O fenômeno das migrações não se confunde, sem mais, com a mobilidade social. O conceito de mobilidade social, como indicam os próprios termos, representa a possibilidade de deslocar-se no interior da escala social. Pode ser ascendente, no caso em que alguém consiga subir de extrato. E pode ser descendente, quando ocorre o inverso e alguém perde status. Já o conceito de migração reporta-se à mobilidade humana, deslocamento geográfico no tempo e no espaço.
Entretanto ambas – mobilidade humana e mobilidade social – a partir de um ponto de vista mais acurado, se cruzam e se entrelaçam de acordo com uma série de fatores e circunstâncias sociais, econômicas, políticas e culturais. Em momentos de forte crescimento econômico e de desenvolvimento das forças produtivas (tempo de vacas gordas), por exemplo, é normal que se abram novas portas à mobilidade social, isto é, à oportunidade de galgar um ou mais degraus da escala social. Tal fator positivo, por si só, atrai inevitavelmente concorrentes de todos lados. Neste caso, a mobilidade social pode desencadear e/ou acelerar a mobilidade humana, os deslocamentos de massa. Novos imigrantes dispõem-se a disputar as oportunidades abertas.
Mas, como bem sabemos, o momento atual é de crise (tempo de vacas magras). Crise prolongada, sistêmica, estrutural… , dizem alguns. Em não poucos países, o crescimento está próximo ao percentual zero ou exibe índices negativos. No cruzamento complexo entre mobilidade humana e mobilidade social, a crise costuma provocar um fenômeno duplo, paradoxal e aparentemente contraditório. O “ascensor social”, digamos assim, como que se bloqueia, ou então funciona apenas na direção descendente.
Poucas são as possibilidades concretas de “subir na vida”. Semelhante realidade pode abrir caminho para a migração de profissionais liberais, cientistas, professores, técnicos especializados, jovens laureados – todos em busca de oportunidades em outros países ou regiões. Parcialmente, e em termos muito restritos e selecionados, desbloqueia-se o “ascensor social”.

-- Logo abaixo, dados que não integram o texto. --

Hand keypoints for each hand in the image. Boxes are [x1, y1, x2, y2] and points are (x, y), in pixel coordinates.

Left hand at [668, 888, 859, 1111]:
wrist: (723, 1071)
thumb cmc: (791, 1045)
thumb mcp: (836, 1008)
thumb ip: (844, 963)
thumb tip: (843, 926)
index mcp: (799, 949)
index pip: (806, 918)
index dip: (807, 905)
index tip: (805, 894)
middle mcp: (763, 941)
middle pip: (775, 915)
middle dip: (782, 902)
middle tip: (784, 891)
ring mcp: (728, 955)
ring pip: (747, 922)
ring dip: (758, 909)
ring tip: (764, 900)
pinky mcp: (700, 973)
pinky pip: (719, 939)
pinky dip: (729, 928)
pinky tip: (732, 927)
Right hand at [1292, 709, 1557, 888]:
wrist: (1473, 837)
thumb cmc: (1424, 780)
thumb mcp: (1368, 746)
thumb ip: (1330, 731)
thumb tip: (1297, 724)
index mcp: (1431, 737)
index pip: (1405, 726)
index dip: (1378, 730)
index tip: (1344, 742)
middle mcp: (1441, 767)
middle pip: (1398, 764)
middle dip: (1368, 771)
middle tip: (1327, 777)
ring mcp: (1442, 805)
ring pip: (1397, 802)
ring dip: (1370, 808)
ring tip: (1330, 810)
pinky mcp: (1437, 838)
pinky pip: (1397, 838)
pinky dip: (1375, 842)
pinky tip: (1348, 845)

Por outro lado, a mesma situação de crise, quando profunda e continuada, agrava as dissemetrias, desequilíbrios e desigualdades socioeconômicas entre os países ou entre regiões de um mesmo país. Em semelhantes circunstâncias negativas, também se abrem caminhos a outro tipo de deslocamentos humanos. Não tanto de pessoas que procuram uma posição superior em vista de sua capacitação profissional, como vimos acima, mas de pessoas e famílias que buscam, quase sempre e às vezes de forma desesperada, a mera sobrevivência. A capacidade de continuar a sonhar com um futuro menos deprimente. Aqui, pobreza, miséria, fome, violência, guerra provocam a fuga em massa.

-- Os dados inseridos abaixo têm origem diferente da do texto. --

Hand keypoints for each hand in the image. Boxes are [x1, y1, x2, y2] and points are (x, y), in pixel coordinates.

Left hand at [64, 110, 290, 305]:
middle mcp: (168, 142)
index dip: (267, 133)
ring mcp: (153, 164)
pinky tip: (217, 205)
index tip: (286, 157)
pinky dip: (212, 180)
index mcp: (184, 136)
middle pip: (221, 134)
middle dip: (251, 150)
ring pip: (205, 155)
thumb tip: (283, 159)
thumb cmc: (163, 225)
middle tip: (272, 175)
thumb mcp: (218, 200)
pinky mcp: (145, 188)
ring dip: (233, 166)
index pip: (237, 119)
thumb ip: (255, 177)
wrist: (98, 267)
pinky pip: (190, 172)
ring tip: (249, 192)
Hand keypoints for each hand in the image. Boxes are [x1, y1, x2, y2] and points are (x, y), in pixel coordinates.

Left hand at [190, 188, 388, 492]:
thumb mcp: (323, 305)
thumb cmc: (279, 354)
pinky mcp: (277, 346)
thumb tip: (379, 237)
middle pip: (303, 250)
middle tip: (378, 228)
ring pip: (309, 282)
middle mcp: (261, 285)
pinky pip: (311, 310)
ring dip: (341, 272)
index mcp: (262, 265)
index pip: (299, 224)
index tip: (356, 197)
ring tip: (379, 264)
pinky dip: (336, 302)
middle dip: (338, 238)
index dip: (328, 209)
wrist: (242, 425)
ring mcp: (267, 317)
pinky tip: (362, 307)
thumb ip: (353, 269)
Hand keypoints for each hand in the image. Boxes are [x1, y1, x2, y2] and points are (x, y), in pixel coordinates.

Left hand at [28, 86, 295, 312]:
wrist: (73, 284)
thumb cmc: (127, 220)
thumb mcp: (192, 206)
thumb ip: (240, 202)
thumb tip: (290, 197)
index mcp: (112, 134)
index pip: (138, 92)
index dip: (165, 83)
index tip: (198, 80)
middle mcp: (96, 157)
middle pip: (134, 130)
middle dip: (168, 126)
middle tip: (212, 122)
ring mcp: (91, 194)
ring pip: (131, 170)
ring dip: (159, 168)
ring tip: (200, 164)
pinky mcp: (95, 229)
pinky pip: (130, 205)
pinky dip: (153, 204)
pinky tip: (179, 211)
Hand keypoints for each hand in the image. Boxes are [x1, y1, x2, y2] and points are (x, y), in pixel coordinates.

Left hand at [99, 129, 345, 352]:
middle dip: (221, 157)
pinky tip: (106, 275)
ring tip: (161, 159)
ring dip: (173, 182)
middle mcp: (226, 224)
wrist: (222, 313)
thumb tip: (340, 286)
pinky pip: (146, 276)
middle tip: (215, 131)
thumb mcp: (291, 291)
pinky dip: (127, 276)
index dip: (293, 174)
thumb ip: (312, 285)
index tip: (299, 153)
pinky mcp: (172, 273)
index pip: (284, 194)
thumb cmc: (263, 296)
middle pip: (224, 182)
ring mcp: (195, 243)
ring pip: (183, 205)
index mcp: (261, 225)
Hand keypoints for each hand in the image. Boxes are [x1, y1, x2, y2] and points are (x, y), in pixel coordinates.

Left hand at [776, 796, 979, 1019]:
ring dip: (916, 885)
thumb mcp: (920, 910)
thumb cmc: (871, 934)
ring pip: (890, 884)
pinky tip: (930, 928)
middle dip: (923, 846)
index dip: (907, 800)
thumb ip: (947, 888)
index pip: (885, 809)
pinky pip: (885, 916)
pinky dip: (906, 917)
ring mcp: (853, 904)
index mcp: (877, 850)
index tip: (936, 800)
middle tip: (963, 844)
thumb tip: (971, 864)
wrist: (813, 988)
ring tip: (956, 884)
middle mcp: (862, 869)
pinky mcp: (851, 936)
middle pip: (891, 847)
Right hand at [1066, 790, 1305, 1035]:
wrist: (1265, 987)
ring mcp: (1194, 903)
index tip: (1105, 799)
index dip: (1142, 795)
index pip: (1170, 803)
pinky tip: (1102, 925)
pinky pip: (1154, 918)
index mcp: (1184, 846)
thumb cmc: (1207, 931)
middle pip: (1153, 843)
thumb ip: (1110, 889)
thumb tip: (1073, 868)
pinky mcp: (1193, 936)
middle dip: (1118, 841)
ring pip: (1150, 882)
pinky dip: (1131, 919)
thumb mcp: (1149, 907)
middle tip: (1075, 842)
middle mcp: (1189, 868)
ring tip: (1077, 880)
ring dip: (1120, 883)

A crise bloqueia parcialmente a mobilidade social ascendente. Nos dois casos indicados, pode levar à mobilidade humana, a fluxos migratórios novos e distintos entre si. Migrações seletivas e sempre minoritários, de um lado, migrações desordenadas e massivas, de outro. Enquanto determinadas migrantes podem colocar sua capacitação especializada no mercado livre e mundial, a grande maioria só tem a oferecer, no mesmo mercado, os próprios braços e a vontade de trabalhar. Constitui a mão de obra fácil e barata, gigantesco “exército de reserva”, hoje tão globalizado quanto a própria economia.
Para os primeiros, abre-se uma luz, ainda que débil e duvidosa, no sentido de uma possível ascensão social no estrangeiro. Na perspectiva dos segundos, ao contrário, a migração representa em geral uma via de gradual degradação fora do lugar em que nasceram. Para estes últimos, efetivamente, o “ascensor social” só conhece o caminho de descida. Pouquíssimas serão as exceções, quer dizer, a conquista de um lugar melhor ao sol. Daí a necessidade de leis migratórias e de relações internacionais mais acolhedoras. Ditadas não tanto pela “segurança nacional”, e sim pela construção plural e coletiva da paz, onde cada pessoa e cada cultura tem algo a colocar sobre a mesa.